Q2 2023 credit card debt results show the impact of high inflation and interest rates on household debt. According to the Federal Bank of New York, credit card balances saw the largest increase of all debt types in Q2, UP $45 billion from Q1 2023, surpassing $1 trillion for the first time in the series history. In the past three years, consumers opened 70 million new credit card accounts, while 69% had an open credit card account in Q2 2023. Of all debt categories, credit cards have seen the largest transition into delinquency over the past year, with 30-day delinquency climbing from 4.7% in Q2 2022 to 7.2% in Q2 2023, while serious delinquency (90+ days) rose from 3.3% to 5.0%. Zeroing in on the change between the first and second quarters of 2023, 30-day credit card delinquency rates jumped from 6.5% to 7.0%, and serious delinquencies climbed from 4.7% to 5.0%. Consumers dug themselves into debt in the second quarter of the year, and with their spending up in Q3, it is likely the mountain of debt has only grown.

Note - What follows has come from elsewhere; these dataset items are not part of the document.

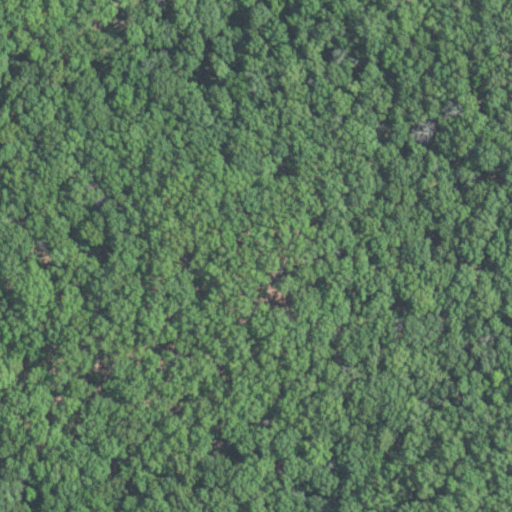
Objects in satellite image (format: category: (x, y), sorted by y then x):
park: (255, 256)
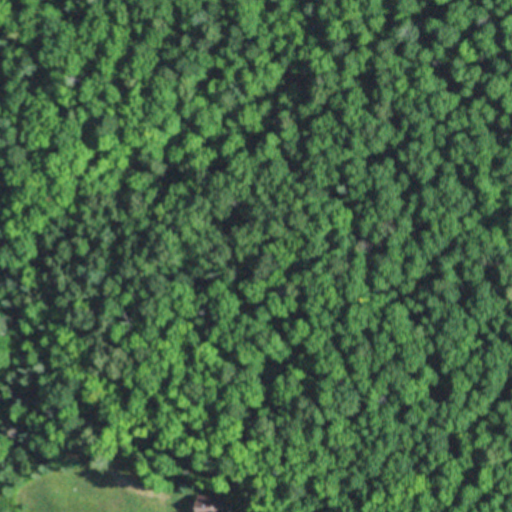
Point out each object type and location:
building: (208, 503)
building: (210, 504)
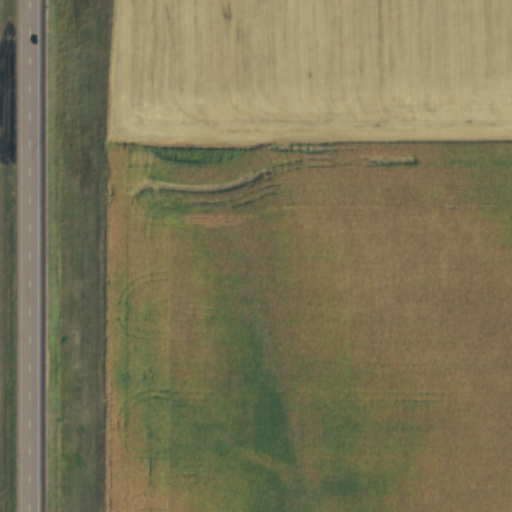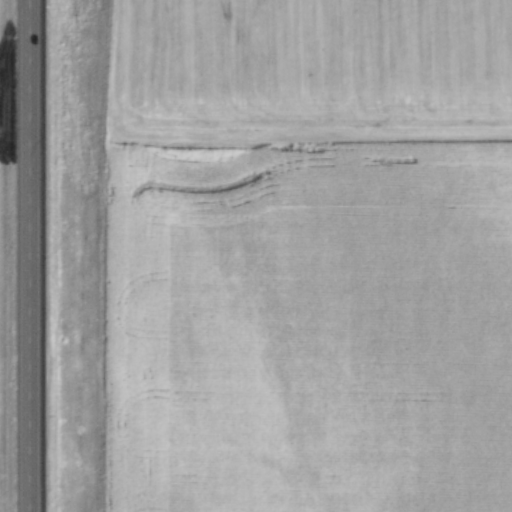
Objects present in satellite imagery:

What Q2 and Q3 data will not reflect, however, is a significant change to consumer finances that occurred at the beginning of October: the resumption of student loan payments. The Education Data Initiative reports that 43.6 million Americans have $1.766 trillion in student loans, with federal student loans accounting for 93% of the category. In Q1 2020, before the student loan moratorium commenced in March, which stopped collections on defaulted loans and reduced interest rates to zero percent, new student loan delinquency sat at 9.1%. Serious student loan delinquency, greater than 90 days, was 8.8%, the highest of all debt types. Student loan interest accrual resumed on September 1, 2023, with the first payment due in October. It is estimated that the average borrower will pay $503 per month, an incredible additional expense to consumers, especially considering this cost has not been in families’ budgets in over three years and prices for goods and services are 19% higher in September 2023 compared to when the pause began. This extra cost to consumers is already elevated, and continued rising living expenses will result in a reduction in personal consumption, greater accumulation of debt, or a combination of both. Either way, the outcome does not support strong economic growth in Q4 2023 into 2024.

All summer, Americans kicked the proverbial can down the road when it came to spending. Some bought on credit, with an average APR of 20%, expecting to repay the debt later (or never). Others pulled from their savings, an ephemeral supply that is now nearly if not wholly, drained. In the end, excessive consumer expenditures have propped up the US economy in 2023 but can not last forever. With the newly added burden of student loans weighing on their shoulders, it is only a matter of time until there is nothing left to spend.